Derrière le rideau de larmes se dessinaient les contours flous d'une chemise blanche, un holster, une peau brune et des yeux noirs dont elle perçut néanmoins l'éclat.
— Marco... et ce mot mourut sur ses lèvres. Je les aimais, je voulais juste qu'ils m'aiment en retour ! s'exclama-t-elle pour se justifier. Avait-il vu ?... Savait-il ? Non, il n'avait pas pu assister à ça... pas lui !

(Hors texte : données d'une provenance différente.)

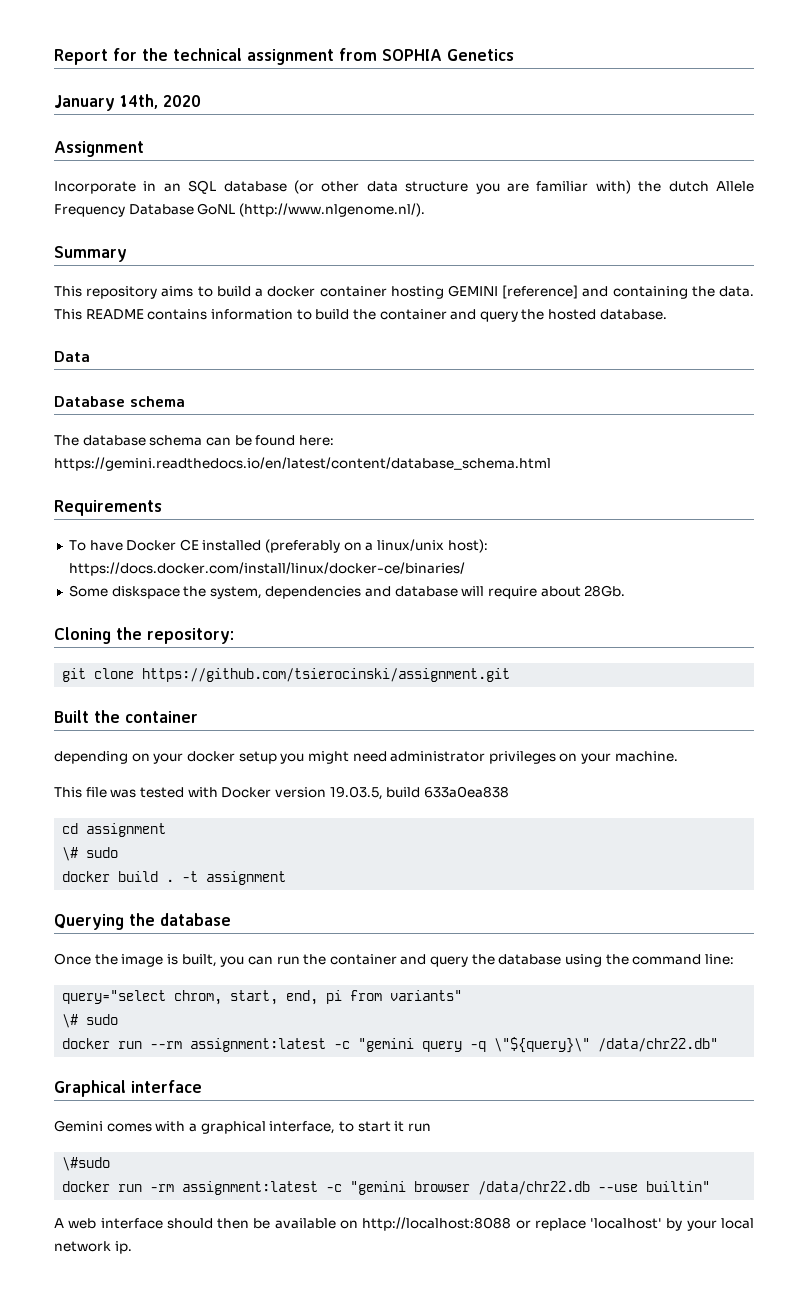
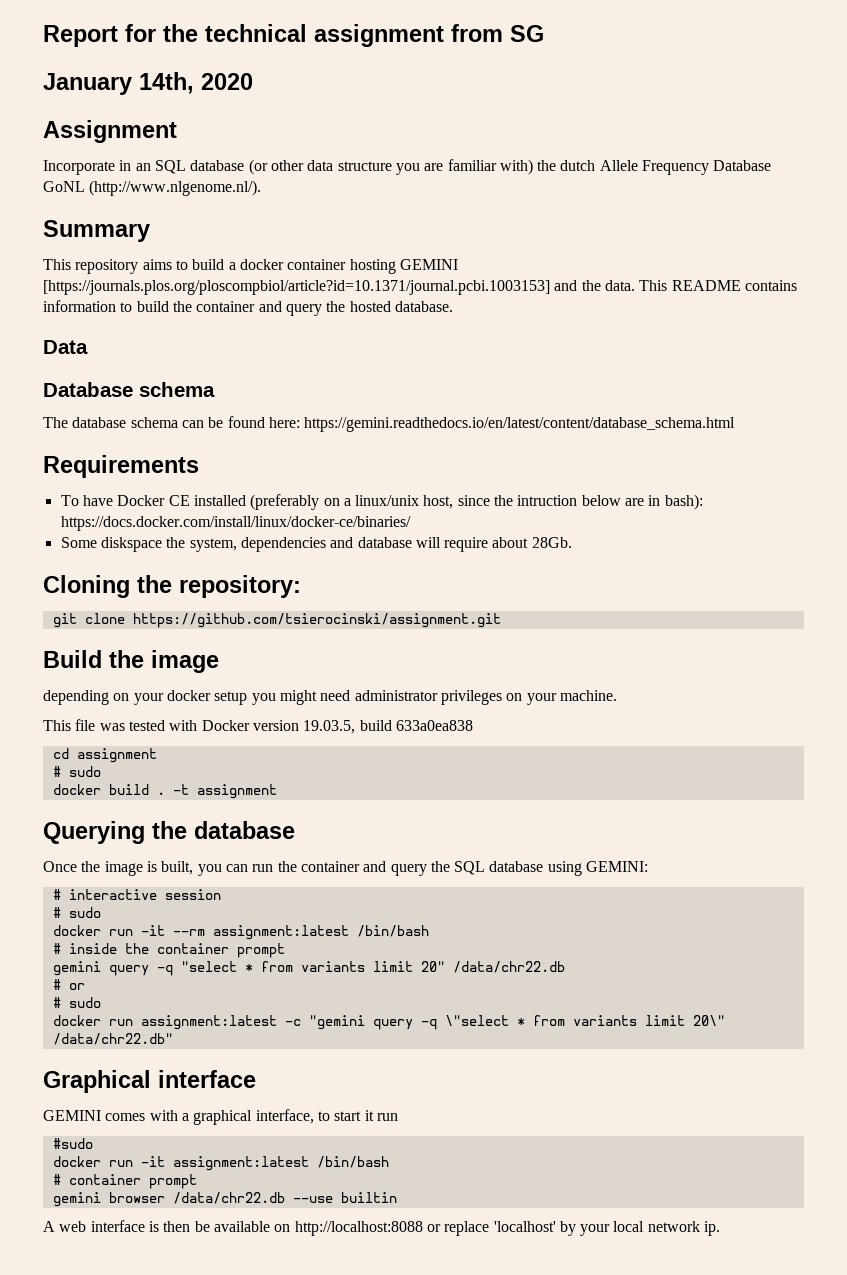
[382,49,514,61] SOPHIA Genetics -> [510,25,544,42] SG
[502,285,688,299] [reference] and containing -> [43,280,578,295] [https://journals.plos.org/ploscompbiol/article?id=10.1371/journal.pcbi.1003153] and
[447,539,488,553] host): -> [423,494,703,510] host, since the intruction below are in bash):
[54,710,198,723] Built the container -> [43,650,219,673] Build the image
[62,847,79,861] \# -> [52,766,61,777] #
(495, 959) none -> [454,861,486,875] SQL
[605,954,734,965] [62,990,463,1005] [62,1014,119,1028] [62,1038,143,1049] the command line: // query="select chrom, start, end, pi from variants" // \# sudo // docker run -> [586,861,649,872] [52,889,221,900] [52,907,101,918] [52,925,165,936] GEMINI: // # interactive session // # sudo // docker run -it
[334,1037,591,1053] -c "gemini query -q \"${query}\" -> [356,925,429,937] [52,943,285,958] [52,961,565,976] [52,979,85,990] [52,997,101,1008] [52,1015,725,1030] /bin/bash // # inside the container prompt // gemini query -q "select * from variants limit 20" /data/chr22.db // # or // # sudo // docker run assignment:latest -c "gemini query -q \"select * from variants limit 20\"
[54,1120,103,1132] Gemini -> [43,1110,101,1121] GEMINI
[62,1157,111,1171] [62,1181,407,1195] \#sudo // docker run -rm assignment:latest -c "gemini -> [52,1138,93,1149] [52,1156,389,1171] [52,1174,197,1189] [52,1192,101,1207] #sudo // docker run -it assignment:latest /bin/bash // # container prompt // gemini
[646,1181,711,1192] builtin" -> [340,1192,397,1203] builtin
[166,1218,213,1229] should -> [148,1221,159,1232] is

Les sanglots l'agitèrent de plus belle, sous les yeux indifférents du tueur. Elle suffoquait, elle ne pouvait plus en supporter davantage. Une idée ressurgit. La solution à tous ses malheurs.
— Tue-moi, Marco, tue-moi ! Je n'en peux plus... supplia-t-elle. Tue-moi, oui, tue-moi ! répéta-t-elle encore et encore.
Elle se tut et ferma les yeux. Les pas se rapprochaient. Implacable, il était, implacable, il serait toujours. C'était la fin, il exécuterait sa sentence. Pourquoi cela la décevait-il ? Espérait-elle qu'il n'ait pas le courage d'appuyer sur la détente malgré sa requête éperdue ?
Un déclic la fit tressauter, mais elle n'eut pas le temps de s'en effrayer car une détonation la suivit immédiatement.